**WORK ITEM**
Write out every line of text in the material below exactly, in its original order and languages, leaving out the picture markers.

**SOURCE RECORDS**
══════════════════════════════

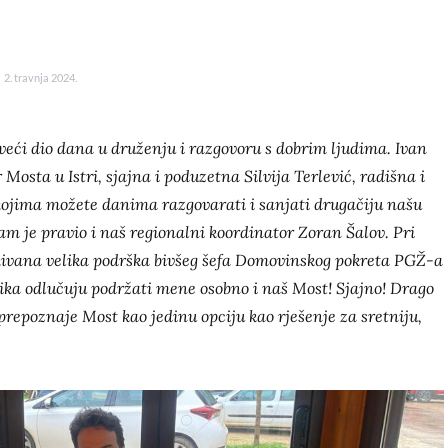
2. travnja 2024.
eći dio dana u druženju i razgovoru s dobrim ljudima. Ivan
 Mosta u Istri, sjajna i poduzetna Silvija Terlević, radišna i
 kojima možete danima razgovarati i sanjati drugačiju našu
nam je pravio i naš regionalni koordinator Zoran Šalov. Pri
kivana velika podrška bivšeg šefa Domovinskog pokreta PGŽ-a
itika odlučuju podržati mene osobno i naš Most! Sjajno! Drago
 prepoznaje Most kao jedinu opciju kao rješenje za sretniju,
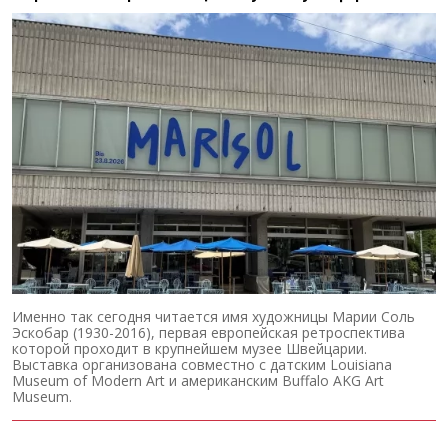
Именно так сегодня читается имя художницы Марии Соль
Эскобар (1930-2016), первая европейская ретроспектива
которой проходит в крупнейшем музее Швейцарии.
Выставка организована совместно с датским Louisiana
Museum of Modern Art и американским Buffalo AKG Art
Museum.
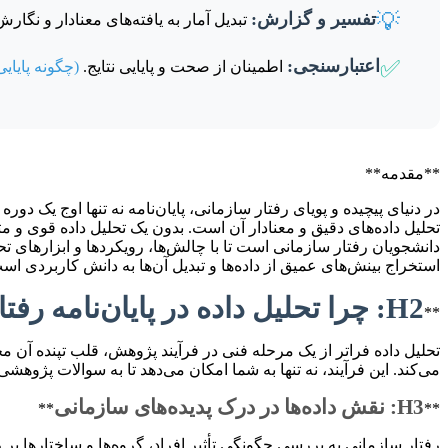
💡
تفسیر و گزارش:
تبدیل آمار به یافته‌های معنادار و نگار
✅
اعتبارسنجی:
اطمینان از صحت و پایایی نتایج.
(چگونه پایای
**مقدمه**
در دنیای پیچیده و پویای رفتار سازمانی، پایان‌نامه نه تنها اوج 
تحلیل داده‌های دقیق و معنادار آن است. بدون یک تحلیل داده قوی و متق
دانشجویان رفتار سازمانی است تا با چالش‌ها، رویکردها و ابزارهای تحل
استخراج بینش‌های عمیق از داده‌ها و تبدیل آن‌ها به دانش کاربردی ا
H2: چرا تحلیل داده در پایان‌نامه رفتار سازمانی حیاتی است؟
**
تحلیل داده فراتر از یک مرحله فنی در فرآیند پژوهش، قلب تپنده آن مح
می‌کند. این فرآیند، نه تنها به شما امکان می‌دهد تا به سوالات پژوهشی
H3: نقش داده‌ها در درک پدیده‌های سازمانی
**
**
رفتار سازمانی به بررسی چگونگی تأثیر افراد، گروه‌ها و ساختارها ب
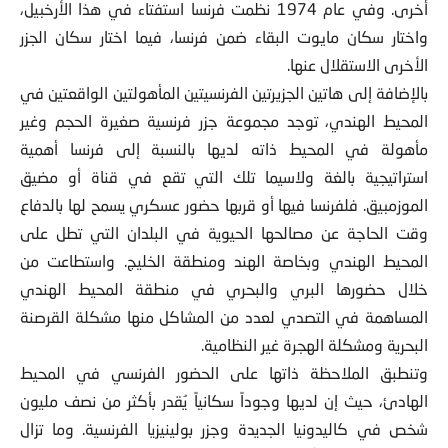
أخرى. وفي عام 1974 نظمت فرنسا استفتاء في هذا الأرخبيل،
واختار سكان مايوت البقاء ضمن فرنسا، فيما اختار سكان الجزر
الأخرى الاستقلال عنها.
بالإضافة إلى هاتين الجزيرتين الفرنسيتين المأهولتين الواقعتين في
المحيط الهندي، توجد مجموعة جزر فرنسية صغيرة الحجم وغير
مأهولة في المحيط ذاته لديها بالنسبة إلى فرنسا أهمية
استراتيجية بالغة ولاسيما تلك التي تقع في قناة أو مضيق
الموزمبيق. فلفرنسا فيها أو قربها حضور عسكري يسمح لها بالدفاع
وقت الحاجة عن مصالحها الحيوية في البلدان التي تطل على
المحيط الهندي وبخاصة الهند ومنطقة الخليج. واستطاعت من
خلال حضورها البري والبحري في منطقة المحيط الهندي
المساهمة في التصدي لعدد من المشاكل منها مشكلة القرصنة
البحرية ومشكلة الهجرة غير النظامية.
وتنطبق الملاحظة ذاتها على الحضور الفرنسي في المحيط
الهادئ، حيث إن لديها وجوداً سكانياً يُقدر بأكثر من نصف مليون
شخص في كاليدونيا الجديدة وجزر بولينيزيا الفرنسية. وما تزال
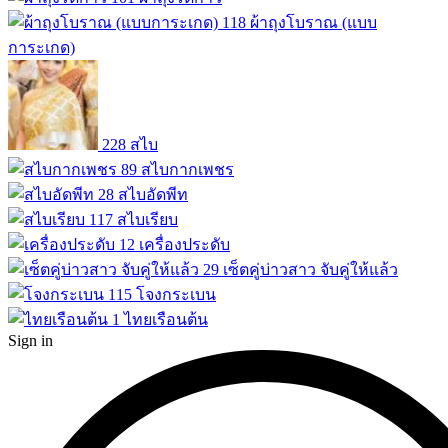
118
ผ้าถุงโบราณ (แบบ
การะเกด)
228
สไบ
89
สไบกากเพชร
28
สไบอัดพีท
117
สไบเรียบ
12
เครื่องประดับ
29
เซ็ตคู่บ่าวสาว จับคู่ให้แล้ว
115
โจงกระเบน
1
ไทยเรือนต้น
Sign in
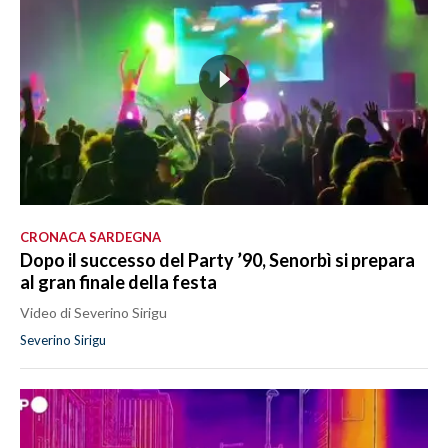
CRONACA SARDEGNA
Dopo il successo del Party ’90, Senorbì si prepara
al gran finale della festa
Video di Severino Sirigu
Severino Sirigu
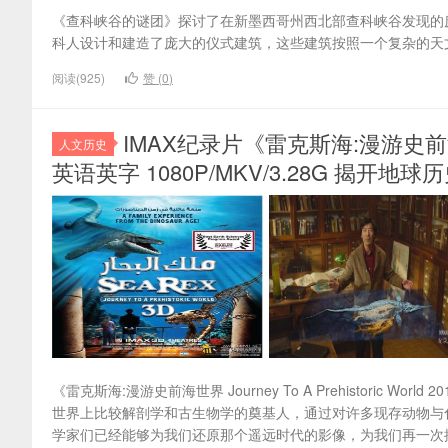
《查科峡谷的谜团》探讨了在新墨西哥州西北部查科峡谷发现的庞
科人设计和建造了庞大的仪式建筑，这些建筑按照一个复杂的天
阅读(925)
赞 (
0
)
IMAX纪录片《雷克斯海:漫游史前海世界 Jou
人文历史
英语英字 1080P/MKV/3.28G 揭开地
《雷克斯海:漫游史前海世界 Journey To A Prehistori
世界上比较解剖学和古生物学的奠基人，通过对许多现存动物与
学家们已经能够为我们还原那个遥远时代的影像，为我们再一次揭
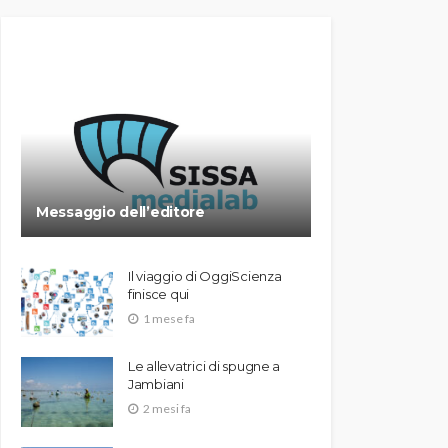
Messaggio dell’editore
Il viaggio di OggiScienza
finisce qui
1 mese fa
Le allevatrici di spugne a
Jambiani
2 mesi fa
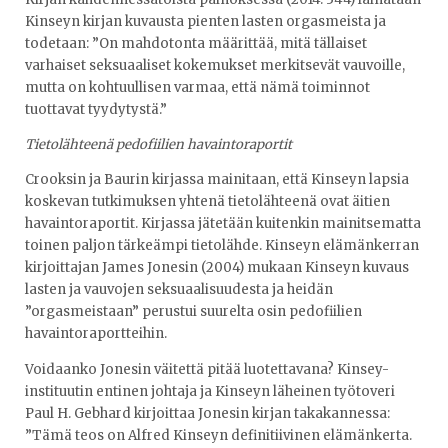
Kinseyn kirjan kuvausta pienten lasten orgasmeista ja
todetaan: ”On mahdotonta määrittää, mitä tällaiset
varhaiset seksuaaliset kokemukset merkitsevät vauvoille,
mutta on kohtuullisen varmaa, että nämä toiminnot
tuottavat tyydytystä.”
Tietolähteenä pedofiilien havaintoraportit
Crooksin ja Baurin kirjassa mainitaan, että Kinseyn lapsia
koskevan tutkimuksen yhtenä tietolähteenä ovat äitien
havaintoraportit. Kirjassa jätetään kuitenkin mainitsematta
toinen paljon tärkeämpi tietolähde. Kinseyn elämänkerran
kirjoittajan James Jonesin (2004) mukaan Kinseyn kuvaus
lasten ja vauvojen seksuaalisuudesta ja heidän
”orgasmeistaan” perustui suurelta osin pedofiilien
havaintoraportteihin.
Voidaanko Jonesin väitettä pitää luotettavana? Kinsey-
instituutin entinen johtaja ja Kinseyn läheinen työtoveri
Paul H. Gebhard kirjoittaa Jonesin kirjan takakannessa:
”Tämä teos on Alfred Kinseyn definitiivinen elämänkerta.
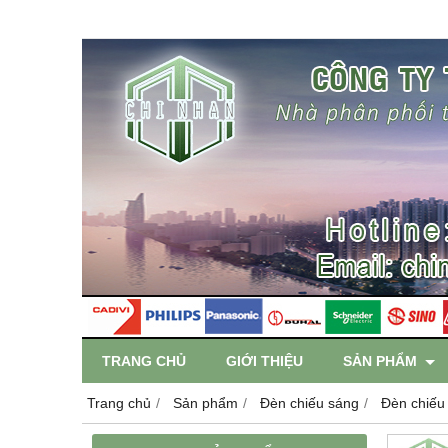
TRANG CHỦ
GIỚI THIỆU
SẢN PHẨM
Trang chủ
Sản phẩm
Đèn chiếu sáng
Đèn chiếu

══════════════════════════════

**RESPONSE TO THE EXERCISE**
2. travnja 2024.
eći dio dana u druženju i razgovoru s dobrim ljudima. Ivan
 Mosta u Istri, sjajna i poduzetna Silvija Terlević, radišna i
 kojima možete danima razgovarati i sanjati drugačiju našu
nam je pravio i naš regionalni koordinator Zoran Šalov. Pri
kivana velika podrška bivšeg šefa Domovinskog pokreta PGŽ-a
itika odlučuju podržati mene osobno i naš Most! Sjajno! Drago
 prepoznaje Most kao jedinu opciju kao rješenje za sretniju,
Именно так сегодня читается имя художницы Марии Соль
Эскобар (1930-2016), первая европейская ретроспектива
которой проходит в крупнейшем музее Швейцарии.
Выставка организована совместно с датским Louisiana
Museum of Modern Art и американским Buffalo AKG Art
Museum.
💡
تفسیر و گزارش:
تبدیل آمار به یافته‌های معنادار و نگار
✅
اعتبارسنجی:
اطمینان از صحت و پایایی نتایج.
(چگونه پایای
**مقدمه**
در دنیای پیچیده و پویای رفتار سازمانی، پایان‌نامه نه تنها اوج 
تحلیل داده‌های دقیق و معنادار آن است. بدون یک تحلیل داده قوی و متق
دانشجویان رفتار سازمانی است تا با چالش‌ها، رویکردها و ابزارهای تحل
استخراج بینش‌های عمیق از داده‌ها و تبدیل آن‌ها به دانش کاربردی ا
H2: چرا تحلیل داده در پایان‌نامه رفتار سازمانی حیاتی است؟
**
تحلیل داده فراتر از یک مرحله فنی در فرآیند پژوهش، قلب تپنده آن مح
می‌کند. این فرآیند، نه تنها به شما امکان می‌دهد تا به سوالات پژوهشی
H3: نقش داده‌ها در درک پدیده‌های سازمانی
**
**
رفتار سازمانی به بررسی چگونگی تأثیر افراد، گروه‌ها و ساختارها ب
أخرى. وفي عام 1974 نظمت فرنسا استفتاء في هذا الأرخبيل،
واختار سكان مايوت البقاء ضمن فرنسا، فيما اختار سكان الجزر
الأخرى الاستقلال عنها.
بالإضافة إلى هاتين الجزيرتين الفرنسيتين المأهولتين الواقعتين في
المحيط الهندي، توجد مجموعة جزر فرنسية صغيرة الحجم وغير
مأهولة في المحيط ذاته لديها بالنسبة إلى فرنسا أهمية
استراتيجية بالغة ولاسيما تلك التي تقع في قناة أو مضيق
الموزمبيق. فلفرنسا فيها أو قربها حضور عسكري يسمح لها بالدفاع
وقت الحاجة عن مصالحها الحيوية في البلدان التي تطل على
المحيط الهندي وبخاصة الهند ومنطقة الخليج. واستطاعت من
خلال حضورها البري والبحري في منطقة المحيط الهندي
المساهمة في التصدي لعدد من المشاكل منها مشكلة القرصنة
البحرية ومشكلة الهجرة غير النظامية.
وتنطبق الملاحظة ذاتها على الحضور الفرنسي في المحيط
الهادئ، حيث إن لديها وجوداً سكانياً يُقدر بأكثر من نصف مليون
شخص في كاليدونيا الجديدة وجزر بولينيزيا الفرنسية. وما تزال
118
ผ้าถุงโบราณ (แบบ
การะเกด)
228
สไบ
89
สไบกากเพชร
28
สไบอัดพีท
117
สไบเรียบ
12
เครื่องประดับ
29
เซ็ตคู่บ่าวสาว จับคู่ให้แล้ว
115
โจงกระเบน
1
ไทยเรือนต้น
Sign in
CRONACA SARDEGNA
Dopo il successo del Party ’90, Senorbì si prepara
al gran finale della festa
Video di Severino Sirigu
Severino Sirigu
《查科峡谷的谜团》探讨了在新墨西哥州西北部查科峡谷发现的庞
科人设计和建造了庞大的仪式建筑，这些建筑按照一个复杂的天
阅读(925)
赞 (
0
)
IMAX纪录片《雷克斯海:漫游史前海世界 Jou
人文历史
英语英字 1080P/MKV/3.28G 揭开地
《雷克斯海:漫游史前海世界 Journey To A Prehistori
世界上比较解剖学和古生物学的奠基人，通过对许多现存动物与
学家们已经能够为我们还原那个遥远时代的影像，为我们再一次揭
Messaggio dell’editore
Il viaggio di OggiScienza
finisce qui
1 mese fa
Le allevatrici di spugne a
Jambiani
2 mesi fa
Kinseyn kirjan kuvausta pienten lasten orgasmeista ja
todetaan: ”On mahdotonta määrittää, mitä tällaiset
varhaiset seksuaaliset kokemukset merkitsevät vauvoille,
mutta on kohtuullisen varmaa, että nämä toiminnot
tuottavat tyydytystä.”
Tietolähteenä pedofiilien havaintoraportit
Crooksin ja Baurin kirjassa mainitaan, että Kinseyn lapsia
koskevan tutkimuksen yhtenä tietolähteenä ovat äitien
havaintoraportit. Kirjassa jätetään kuitenkin mainitsematta
toinen paljon tärkeämpi tietolähde. Kinseyn elämänkerran
kirjoittajan James Jonesin (2004) mukaan Kinseyn kuvaus
lasten ja vauvojen seksuaalisuudesta ja heidän
”orgasmeistaan” perustui suurelta osin pedofiilien
havaintoraportteihin.
Voidaanko Jonesin väitettä pitää luotettavana? Kinsey-
instituutin entinen johtaja ja Kinseyn läheinen työtoveri
Paul H. Gebhard kirjoittaa Jonesin kirjan takakannessa:
”Tämä teos on Alfred Kinseyn definitiivinen elämänkerta.
TRANG CHỦ
GIỚI THIỆU
SẢN PHẨM
Trang chủ
Sản phẩm
Đèn chiếu sáng
Đèn chiếu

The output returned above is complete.